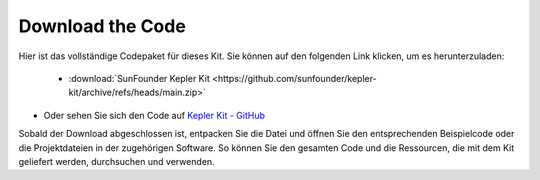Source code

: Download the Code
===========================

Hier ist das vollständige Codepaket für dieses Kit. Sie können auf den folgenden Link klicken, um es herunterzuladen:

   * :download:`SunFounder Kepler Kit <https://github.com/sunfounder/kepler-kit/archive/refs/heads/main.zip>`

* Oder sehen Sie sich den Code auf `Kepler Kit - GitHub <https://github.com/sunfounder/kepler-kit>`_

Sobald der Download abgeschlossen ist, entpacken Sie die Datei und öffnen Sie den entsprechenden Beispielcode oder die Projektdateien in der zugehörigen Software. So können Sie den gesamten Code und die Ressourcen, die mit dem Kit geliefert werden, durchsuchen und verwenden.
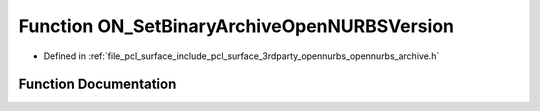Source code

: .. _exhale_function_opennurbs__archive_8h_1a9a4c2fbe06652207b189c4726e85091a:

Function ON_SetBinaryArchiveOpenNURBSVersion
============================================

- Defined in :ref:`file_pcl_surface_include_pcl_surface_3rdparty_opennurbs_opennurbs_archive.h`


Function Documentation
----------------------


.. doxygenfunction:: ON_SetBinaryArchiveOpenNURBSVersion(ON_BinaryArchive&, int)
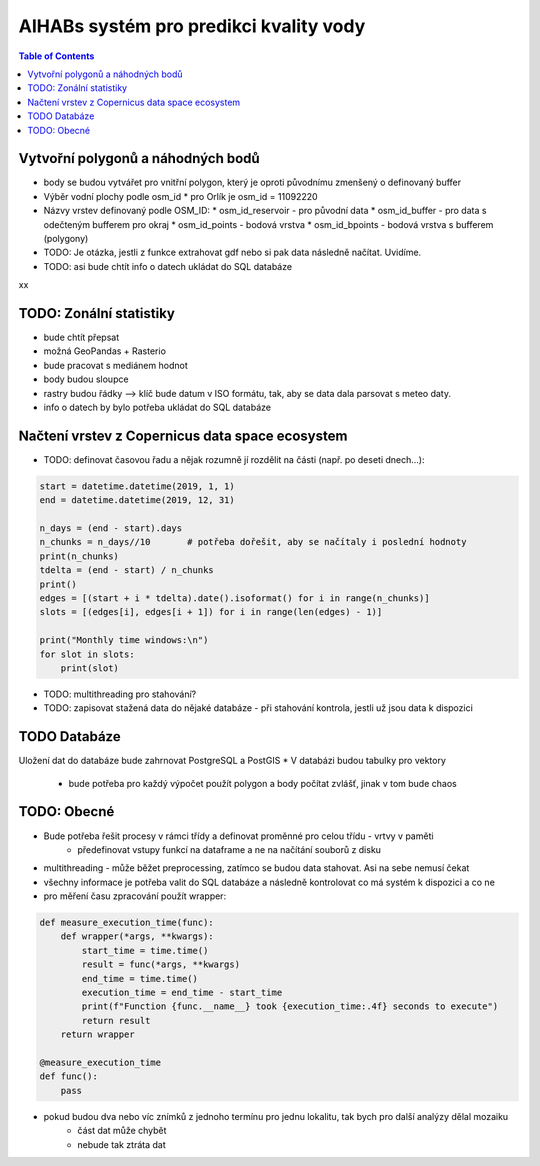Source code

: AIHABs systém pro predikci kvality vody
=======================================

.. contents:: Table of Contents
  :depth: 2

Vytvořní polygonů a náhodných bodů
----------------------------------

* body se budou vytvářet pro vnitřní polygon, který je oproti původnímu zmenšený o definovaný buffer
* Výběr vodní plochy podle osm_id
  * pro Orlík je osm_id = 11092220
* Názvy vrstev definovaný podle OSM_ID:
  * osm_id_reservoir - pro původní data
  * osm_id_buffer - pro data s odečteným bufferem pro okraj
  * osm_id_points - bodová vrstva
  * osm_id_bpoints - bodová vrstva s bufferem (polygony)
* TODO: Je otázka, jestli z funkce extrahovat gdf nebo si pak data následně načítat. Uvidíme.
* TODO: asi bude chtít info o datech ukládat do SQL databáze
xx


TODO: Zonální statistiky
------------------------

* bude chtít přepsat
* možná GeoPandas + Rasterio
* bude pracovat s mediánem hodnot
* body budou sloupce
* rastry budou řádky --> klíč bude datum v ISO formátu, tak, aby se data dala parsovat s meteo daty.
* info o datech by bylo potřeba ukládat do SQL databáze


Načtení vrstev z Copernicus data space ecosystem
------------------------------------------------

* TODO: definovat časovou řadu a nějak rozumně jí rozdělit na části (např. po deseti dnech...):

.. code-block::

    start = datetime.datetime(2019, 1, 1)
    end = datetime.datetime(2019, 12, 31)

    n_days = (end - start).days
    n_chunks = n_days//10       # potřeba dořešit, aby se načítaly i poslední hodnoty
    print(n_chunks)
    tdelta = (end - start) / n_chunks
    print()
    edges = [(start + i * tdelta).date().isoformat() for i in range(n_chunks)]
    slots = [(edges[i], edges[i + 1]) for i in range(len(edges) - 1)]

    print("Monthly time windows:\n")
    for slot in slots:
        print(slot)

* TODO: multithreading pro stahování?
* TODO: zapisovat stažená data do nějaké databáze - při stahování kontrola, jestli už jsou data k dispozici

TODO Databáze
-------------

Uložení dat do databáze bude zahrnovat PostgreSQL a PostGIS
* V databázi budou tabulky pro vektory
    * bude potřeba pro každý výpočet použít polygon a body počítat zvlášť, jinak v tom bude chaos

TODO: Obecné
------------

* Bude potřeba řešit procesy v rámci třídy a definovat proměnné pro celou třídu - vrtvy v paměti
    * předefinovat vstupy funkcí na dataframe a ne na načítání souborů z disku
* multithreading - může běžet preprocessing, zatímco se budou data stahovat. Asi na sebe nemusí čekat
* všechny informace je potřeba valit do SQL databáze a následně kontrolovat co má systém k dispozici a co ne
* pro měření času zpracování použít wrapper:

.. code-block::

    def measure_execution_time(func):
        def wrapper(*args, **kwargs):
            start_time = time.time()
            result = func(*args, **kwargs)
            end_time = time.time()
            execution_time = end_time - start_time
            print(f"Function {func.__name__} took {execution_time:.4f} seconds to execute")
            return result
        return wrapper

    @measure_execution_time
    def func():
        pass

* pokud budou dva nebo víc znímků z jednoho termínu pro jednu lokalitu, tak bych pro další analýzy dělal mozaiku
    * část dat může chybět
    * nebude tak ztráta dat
...
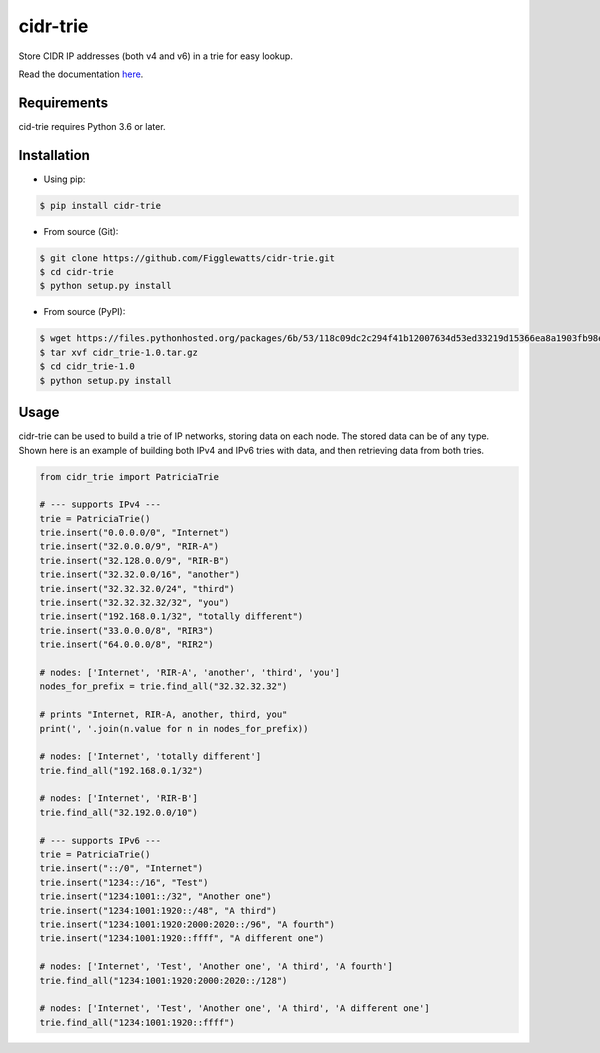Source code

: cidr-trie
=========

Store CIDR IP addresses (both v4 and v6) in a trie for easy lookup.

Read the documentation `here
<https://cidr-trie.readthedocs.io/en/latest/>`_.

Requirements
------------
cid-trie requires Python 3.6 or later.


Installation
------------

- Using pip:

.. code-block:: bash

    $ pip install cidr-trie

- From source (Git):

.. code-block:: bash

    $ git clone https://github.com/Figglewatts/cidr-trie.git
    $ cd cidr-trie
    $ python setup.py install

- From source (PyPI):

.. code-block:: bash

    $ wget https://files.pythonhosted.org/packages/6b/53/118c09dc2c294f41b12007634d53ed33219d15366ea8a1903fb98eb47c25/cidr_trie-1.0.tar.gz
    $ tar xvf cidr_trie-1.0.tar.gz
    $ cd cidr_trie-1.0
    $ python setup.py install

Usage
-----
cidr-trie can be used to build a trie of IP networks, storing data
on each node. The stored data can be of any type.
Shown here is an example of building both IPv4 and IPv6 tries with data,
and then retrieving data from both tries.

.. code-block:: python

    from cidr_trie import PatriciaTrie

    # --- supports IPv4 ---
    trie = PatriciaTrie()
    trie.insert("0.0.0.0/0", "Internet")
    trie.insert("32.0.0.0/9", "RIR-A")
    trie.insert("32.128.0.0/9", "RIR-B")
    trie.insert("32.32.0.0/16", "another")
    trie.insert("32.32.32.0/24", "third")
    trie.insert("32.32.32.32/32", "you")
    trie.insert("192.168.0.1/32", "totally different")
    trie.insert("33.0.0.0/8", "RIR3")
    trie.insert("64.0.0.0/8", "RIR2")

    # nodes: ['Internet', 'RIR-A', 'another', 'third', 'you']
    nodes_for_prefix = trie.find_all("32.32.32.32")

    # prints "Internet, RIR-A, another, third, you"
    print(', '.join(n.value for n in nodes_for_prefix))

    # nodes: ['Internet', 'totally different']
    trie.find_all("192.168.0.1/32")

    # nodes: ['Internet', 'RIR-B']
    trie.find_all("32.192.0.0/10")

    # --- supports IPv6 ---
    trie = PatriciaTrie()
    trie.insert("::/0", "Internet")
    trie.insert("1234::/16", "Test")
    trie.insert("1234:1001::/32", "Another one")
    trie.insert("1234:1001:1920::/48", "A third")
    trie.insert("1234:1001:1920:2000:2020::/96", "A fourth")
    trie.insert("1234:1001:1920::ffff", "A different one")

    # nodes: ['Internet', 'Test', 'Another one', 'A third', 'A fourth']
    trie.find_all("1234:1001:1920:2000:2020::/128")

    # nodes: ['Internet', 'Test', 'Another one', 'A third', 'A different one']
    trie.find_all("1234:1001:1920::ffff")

Task details
Go through the entries. Report every line that contains the word "ukládat".

Output for this task
* TODO: asi bude chtít info o datech ukládat do SQL databáze
* info o datech by bylo potřeba ukládat do SQL databáze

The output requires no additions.